Never fear, however, as Eirk Larson aka Loose Nuke suggests that the perpetrators would have of course wanted the doomed passengers to make those calls, so they would have prepared all the planes in advance with cell phone repeaters!


Second, self-powered cell phone repeaters may have been placed on board the planes to ensure that calls would reliably connect. A repeater is "sufficiently powerful to establish reliable connections with ground stations for several minutes at a time, and forwards all the communications between the cell phones aboard the plane and ground stations." Cell phone calls from planes were possible before 2001, but it’s obvious that reception quality and the ability to connect and maintain a quality connection would decrease at higher altitudes and speeds. Some of the reported cell phone calls did take place at lower altitudes, but other reported calls, including Tom Burnett’s, were at higher altitudes.

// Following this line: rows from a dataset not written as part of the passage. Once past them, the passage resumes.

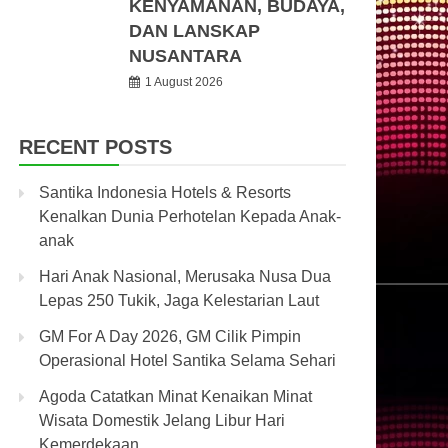
KENYAMANAN, BUDAYA,
DAN LANSKAP
NUSANTARA
1 August 2026
RECENT POSTS
Santika Indonesia Hotels & Resorts
Kenalkan Dunia Perhotelan Kepada Anak-
anak
Hari Anak Nasional, Merusaka Nusa Dua
Lepas 250 Tukik, Jaga Kelestarian Laut
GM For A Day 2026, GM Cilik Pimpin
Operasional Hotel Santika Selama Sehari
Agoda Catatkan Minat Kenaikan Minat
Wisata Domestik Jelang Libur Hari
Kemerdekaan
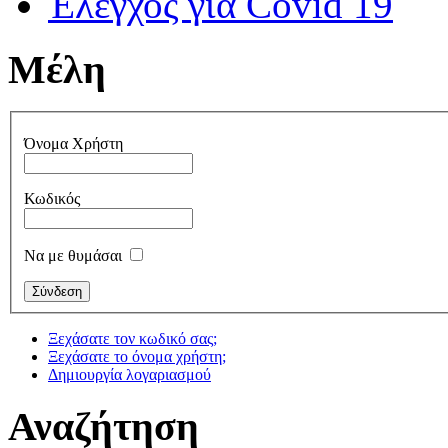
Έλεγχος για Covid 19
Μέλη
Όνομα Χρήστη
Κωδικός
Να με θυμάσαι
Ξεχάσατε τον κωδικό σας;
Ξεχάσατε το όνομα χρήστη;
Δημιουργία λογαριασμού
Αναζήτηση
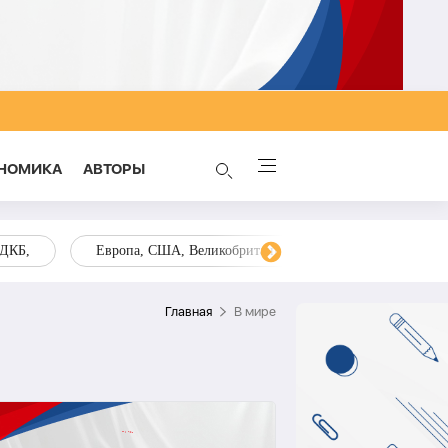
НОМИКА
AВТОРЫ
ОДКБ,
Европа, США, Великобритания, Украина, Запад,
Главная
В мире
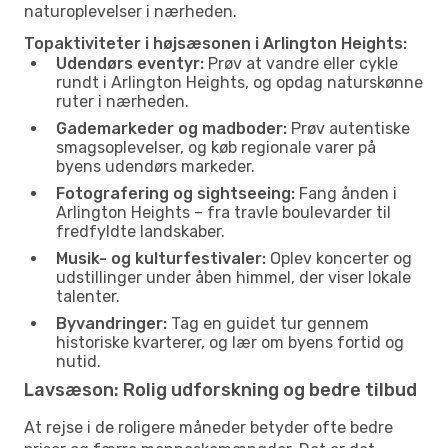
naturoplevelser i nærheden.
Topaktiviteter i højsæsonen i Arlington Heights:
Udendørs eventyr:
Prøv at vandre eller cykle
rundt i Arlington Heights, og opdag naturskønne
ruter i nærheden.
Gademarkeder og madboder:
Prøv autentiske
smagsoplevelser, og køb regionale varer på
byens udendørs markeder.
Fotografering og sightseeing:
Fang ånden i
Arlington Heights – fra travle boulevarder til
fredfyldte landskaber.
Musik- og kulturfestivaler:
Oplev koncerter og
udstillinger under åben himmel, der viser lokale
talenter.
Byvandringer:
Tag en guidet tur gennem
historiske kvarterer, og lær om byens fortid og
nutid.
Lavsæson: Rolig udforskning og bedre tilbud
At rejse i de roligere måneder betyder ofte bedre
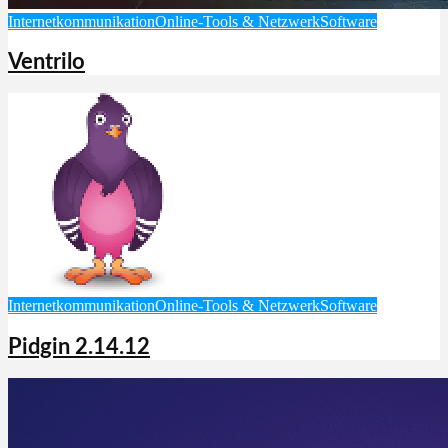
Internetkommunikation
Online-Tools & Netzwerk
Software
Ventrilo
Internetkommunikation
Online-Tools & Netzwerk
Software
Pidgin 2.14.12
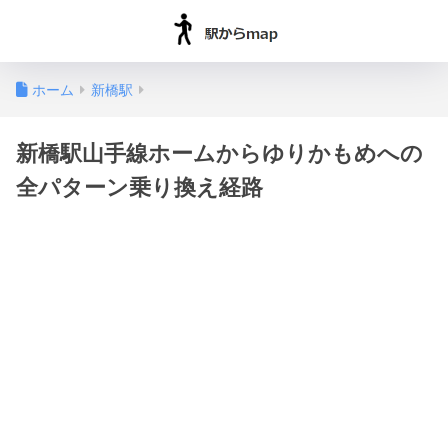
ホーム
新橋駅
新橋駅山手線ホームからゆりかもめへの
全パターン乗り換え経路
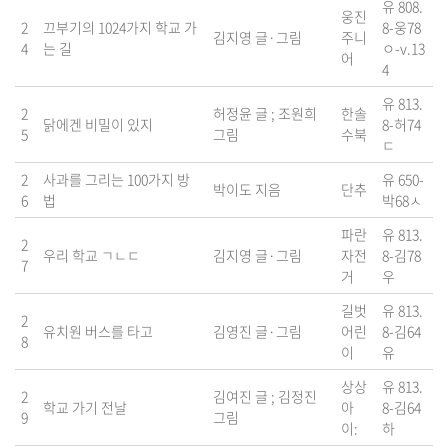
유 808.
웅진
2
끄부기의 1024가지 학교 가
8-웅78
김지영 글·그림
주니
4
는 길
ㅇ-v.13
어
4
유 813.
2
허정윤 글 ; 조원희
한솔
닭에겐 비밀이 있지
8-허74
5
그림
수북
ㄷ
2
사과를 그리는 100가지 방
유 650-
박이도 지음
단추
6
법
박68ㅅ
파란
유 813.
2
우리 학교 ㄱㄴㄷ
김지영 글·그림
자전
8-김78
7
거
우
길벗
유 813.
2
유치원 버스를 타고
김영진 글·그림
어린
8-김64
8
이
유
상상
유 813.
2
김여진 글 ; 김정진
학교 가기 전날
아
8-김64
9
그림
이:
하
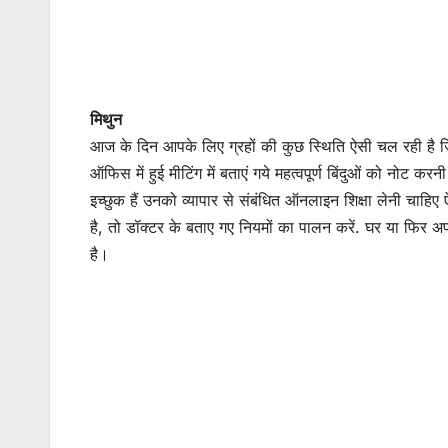
मिथुन
आज के दिन आपके लिए ग्रहों की कुछ स्थिति ऐसी चल रही है 
ऑफिस में हुई मीटिंग में बताएं गये महत्वपूर्ण बिंदुओं को नोट
इच्छुक हैं उनको व्यापार से संबंधित ऑनलाइन शिक्षा लेनी चाह
है, तो डॉक्टर के बताए गए नियमों का पालन करें. घर या फिर अ
है।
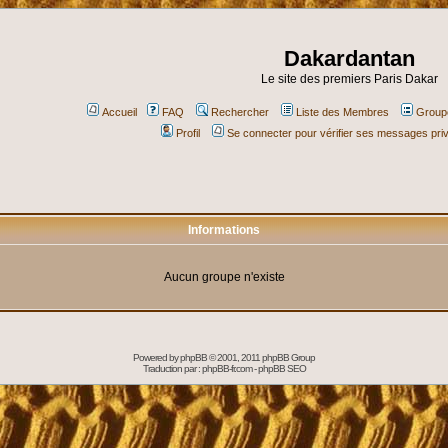
Dakardantan
Le site des premiers Paris Dakar
Accueil
FAQ
Rechercher
Liste des Membres
Groupe
Profil
Se connecter pour vérifier ses messages pri
Informations
Aucun groupe n'existe
Powered by
phpBB
© 2001, 2011 phpBB Group
Traduction par :
phpBB-fr.com
-
phpBB SEO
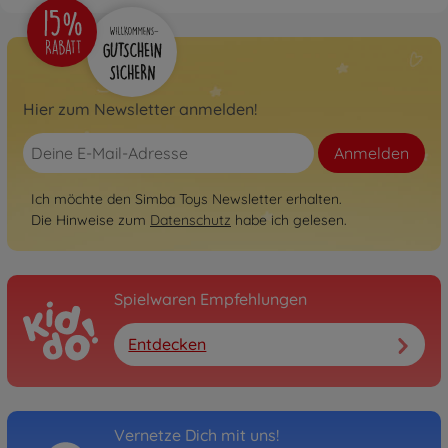
Hier zum Newsletter anmelden!
Anmelden
Ich möchte den Simba Toys Newsletter erhalten.
Die Hinweise zum
Datenschutz
habe ich gelesen.
Spielwaren Empfehlungen
Entdecken
Vernetze Dich mit uns!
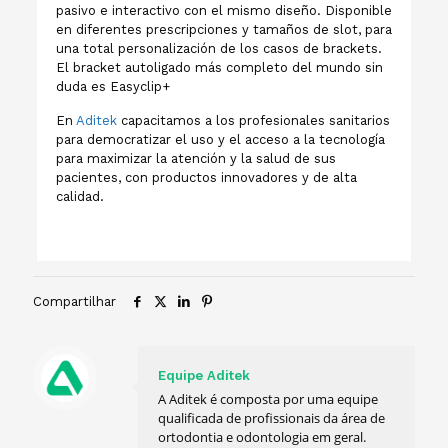
pasivo e interactivo con el mismo diseño. Disponible
en diferentes prescripciones y tamaños de slot, para
una total personalización de los casos de brackets.
El bracket autoligado más completo del mundo sin
duda es Easyclip+
En
Aditek
capacitamos a los profesionales sanitarios
para democratizar el uso y el acceso a la tecnología
para maximizar la atención y la salud de sus
pacientes, con productos innovadores y de alta
calidad.
Compartilhar
Equipe Aditek
A Aditek é composta por uma equipe
qualificada de profissionais da área de
ortodontia e odontologia em geral.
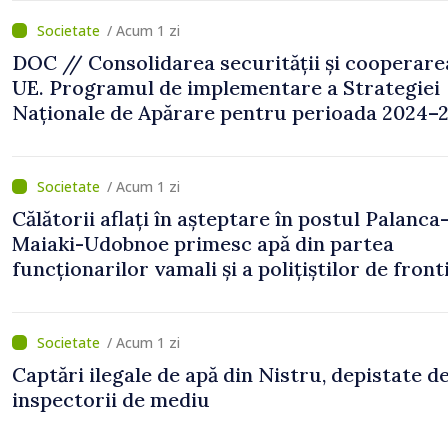
/ Acum 1 zi
DOC // Consolidarea securității și cooperare
UE. Programul de implementare a Strategiei
Naționale de Apărare pentru perioada 2024–2
publicat în Monitorul Oficial
/ Acum 1 zi
Călătorii aflați în așteptare în postul Palanca
Maiaki-Udobnoe primesc apă din partea
funcționarilor vamali și a polițiștilor de front
/ Acum 1 zi
Captări ilegale de apă din Nistru, depistate d
inspectorii de mediu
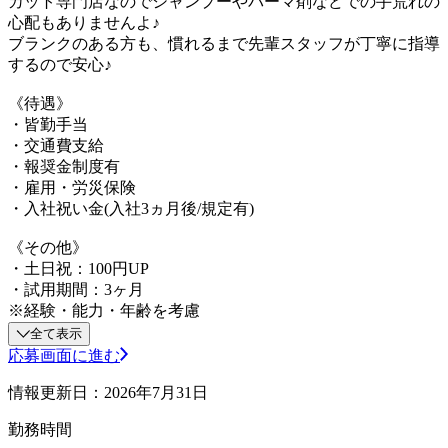
カット専門店なのでシャンプーやパーマ剤などでの手荒れの
心配もありませんよ♪
ブランクのある方も、慣れるまで先輩スタッフが丁寧に指導
するので安心♪
《待遇》
・皆勤手当
・交通費支給
・報奨金制度有
・雇用・労災保険
・入社祝い金(入社3ヵ月後/規定有)
《その他》
・土日祝：100円UP
・試用期間：3ヶ月
※経験・能力・年齢を考慮
全て表示
応募画面に進む
情報更新日：2026年7月31日
勤務時間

It could easily have been anticipated by insiders arranging for planes to be successfully hijacked and hit their targets on 9/11, that passengers, once aware of the hijackings, would attempt to use their cell phones and report hijackings by Middle-Eastern-looking men. It would have been obvious that news reports of these calls would be emotionally-charged, and could be used to convince the public that Islamic radicals were responsible for 9/11, as well as channel the public’s fear and anger into support for a ‘war on terror’. Certainly, the calls were used in exactly this way. If repeaters were involved (no direct evidence has surfaced), this would create a different set of problems for the official 9/11 conspiracy theory, and the need to cover this up could explain why the FBI has denied that certain calls were made by cell phone.

In effect, it seems that pouncing on DRG over his speculation about the use of voice-morphing distracts from the more simple question of "were the cell phone calls even remotely possible" the answer to which is "no, they were not."  Just as we don't need to prove how the demolitions of the twin towers and building 7 were carried out to show that the official explanation is impossible, we don't have to prove anything about the cell phone calls beyond that they were impossible, leaving only the question, for future investigations, of either how the alleged victims' families were duped OR whether they were willing participants in a despicable fraud.